What you should do
Every line of the records below from the line with "1l3.5 6h-7zM16 11l3.5" up to and including the line with "0 0 0 0 .09" must be reproduced exactly, and no line outside that range.

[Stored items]

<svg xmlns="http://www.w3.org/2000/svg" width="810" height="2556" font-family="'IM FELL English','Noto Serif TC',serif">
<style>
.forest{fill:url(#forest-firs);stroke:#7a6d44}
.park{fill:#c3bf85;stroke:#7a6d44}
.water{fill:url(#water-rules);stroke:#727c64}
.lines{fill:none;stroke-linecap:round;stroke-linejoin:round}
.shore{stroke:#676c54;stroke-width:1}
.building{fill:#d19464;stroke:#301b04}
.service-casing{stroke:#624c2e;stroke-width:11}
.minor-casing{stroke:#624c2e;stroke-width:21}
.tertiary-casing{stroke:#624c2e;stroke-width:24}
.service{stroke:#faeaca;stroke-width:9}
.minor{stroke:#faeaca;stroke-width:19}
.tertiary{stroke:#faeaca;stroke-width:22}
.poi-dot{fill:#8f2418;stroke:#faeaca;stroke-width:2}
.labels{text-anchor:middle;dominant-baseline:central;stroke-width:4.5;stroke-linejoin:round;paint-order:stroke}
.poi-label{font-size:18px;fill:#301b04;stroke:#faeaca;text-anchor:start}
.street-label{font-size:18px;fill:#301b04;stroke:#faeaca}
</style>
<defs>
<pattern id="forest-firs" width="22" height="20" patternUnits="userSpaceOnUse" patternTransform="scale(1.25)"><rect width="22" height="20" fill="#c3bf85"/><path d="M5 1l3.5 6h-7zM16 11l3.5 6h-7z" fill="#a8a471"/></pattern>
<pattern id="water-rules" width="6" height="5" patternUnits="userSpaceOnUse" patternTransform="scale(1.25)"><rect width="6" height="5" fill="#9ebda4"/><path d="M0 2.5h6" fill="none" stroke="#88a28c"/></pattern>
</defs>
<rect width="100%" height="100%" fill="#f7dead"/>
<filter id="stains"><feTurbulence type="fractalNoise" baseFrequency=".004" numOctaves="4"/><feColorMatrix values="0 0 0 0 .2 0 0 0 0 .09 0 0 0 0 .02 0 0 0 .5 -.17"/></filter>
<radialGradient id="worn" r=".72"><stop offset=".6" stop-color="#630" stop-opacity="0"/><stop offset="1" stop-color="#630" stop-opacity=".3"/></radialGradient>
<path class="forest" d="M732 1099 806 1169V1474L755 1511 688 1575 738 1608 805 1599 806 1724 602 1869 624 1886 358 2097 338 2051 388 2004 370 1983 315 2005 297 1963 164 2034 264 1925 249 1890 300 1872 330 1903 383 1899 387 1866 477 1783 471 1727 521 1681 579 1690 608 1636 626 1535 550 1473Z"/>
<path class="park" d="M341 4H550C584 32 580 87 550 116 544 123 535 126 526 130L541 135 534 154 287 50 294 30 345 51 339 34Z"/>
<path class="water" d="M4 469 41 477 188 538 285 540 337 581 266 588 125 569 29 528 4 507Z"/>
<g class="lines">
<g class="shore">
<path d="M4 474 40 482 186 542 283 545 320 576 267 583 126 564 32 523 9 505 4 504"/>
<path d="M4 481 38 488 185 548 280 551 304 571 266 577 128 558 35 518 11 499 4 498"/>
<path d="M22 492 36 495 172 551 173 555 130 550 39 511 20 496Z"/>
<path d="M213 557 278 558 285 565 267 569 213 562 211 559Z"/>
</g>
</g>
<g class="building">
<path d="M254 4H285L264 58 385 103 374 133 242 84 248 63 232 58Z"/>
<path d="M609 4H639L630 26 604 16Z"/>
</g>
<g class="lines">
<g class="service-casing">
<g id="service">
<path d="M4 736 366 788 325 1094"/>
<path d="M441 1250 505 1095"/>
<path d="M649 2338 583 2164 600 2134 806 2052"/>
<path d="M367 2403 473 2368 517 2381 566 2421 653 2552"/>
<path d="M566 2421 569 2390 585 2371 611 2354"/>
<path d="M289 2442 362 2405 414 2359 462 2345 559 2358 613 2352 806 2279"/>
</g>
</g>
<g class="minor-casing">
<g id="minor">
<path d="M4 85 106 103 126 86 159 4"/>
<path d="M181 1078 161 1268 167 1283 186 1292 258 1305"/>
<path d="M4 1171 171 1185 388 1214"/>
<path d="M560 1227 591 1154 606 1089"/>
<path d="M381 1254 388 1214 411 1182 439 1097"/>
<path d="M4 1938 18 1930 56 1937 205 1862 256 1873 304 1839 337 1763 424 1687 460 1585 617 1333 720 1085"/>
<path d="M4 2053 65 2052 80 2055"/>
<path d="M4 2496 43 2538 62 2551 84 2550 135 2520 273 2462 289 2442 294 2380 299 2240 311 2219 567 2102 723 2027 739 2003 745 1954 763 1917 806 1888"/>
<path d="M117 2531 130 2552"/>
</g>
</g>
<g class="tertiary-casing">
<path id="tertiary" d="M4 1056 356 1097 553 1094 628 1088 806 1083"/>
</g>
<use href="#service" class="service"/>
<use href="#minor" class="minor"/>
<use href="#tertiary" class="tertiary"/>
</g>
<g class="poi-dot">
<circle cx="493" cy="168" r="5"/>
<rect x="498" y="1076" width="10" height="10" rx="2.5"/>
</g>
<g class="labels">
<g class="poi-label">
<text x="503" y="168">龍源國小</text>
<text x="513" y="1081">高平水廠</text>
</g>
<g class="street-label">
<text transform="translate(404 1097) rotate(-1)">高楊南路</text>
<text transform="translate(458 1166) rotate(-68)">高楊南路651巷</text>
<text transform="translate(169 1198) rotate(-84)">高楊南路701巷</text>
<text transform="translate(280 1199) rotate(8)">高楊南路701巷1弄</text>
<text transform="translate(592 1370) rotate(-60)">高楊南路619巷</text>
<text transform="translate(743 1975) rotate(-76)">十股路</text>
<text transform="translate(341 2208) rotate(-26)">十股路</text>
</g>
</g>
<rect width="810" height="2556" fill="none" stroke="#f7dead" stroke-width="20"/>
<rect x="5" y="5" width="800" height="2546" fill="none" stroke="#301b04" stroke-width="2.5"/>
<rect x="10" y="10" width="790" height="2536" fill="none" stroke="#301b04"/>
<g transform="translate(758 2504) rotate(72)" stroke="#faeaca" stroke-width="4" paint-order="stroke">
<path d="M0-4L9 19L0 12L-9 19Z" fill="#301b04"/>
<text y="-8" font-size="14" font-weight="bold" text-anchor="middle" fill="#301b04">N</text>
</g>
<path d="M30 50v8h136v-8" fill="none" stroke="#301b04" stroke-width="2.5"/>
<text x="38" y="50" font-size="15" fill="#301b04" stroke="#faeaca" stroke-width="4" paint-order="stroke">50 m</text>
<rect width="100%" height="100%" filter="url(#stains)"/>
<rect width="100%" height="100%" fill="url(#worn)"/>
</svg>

Written response
<pattern id="forest-firs" width="22" height="20" patternUnits="userSpaceOnUse" patternTransform="scale(1.25)"><rect width="22" height="20" fill="#c3bf85"/><path d="M5 1l3.5 6h-7zM16 11l3.5 6h-7z" fill="#a8a471"/></pattern>
<pattern id="water-rules" width="6" height="5" patternUnits="userSpaceOnUse" patternTransform="scale(1.25)"><rect width="6" height="5" fill="#9ebda4"/><path d="M0 2.5h6" fill="none" stroke="#88a28c"/></pattern>
</defs>
<rect width="100%" height="100%" fill="#f7dead"/>
<filter id="stains"><feTurbulence type="fractalNoise" baseFrequency=".004" numOctaves="4"/><feColorMatrix values="0 0 0 0 .2 0 0 0 0 .09 0 0 0 0 .02 0 0 0 .5 -.17"/></filter>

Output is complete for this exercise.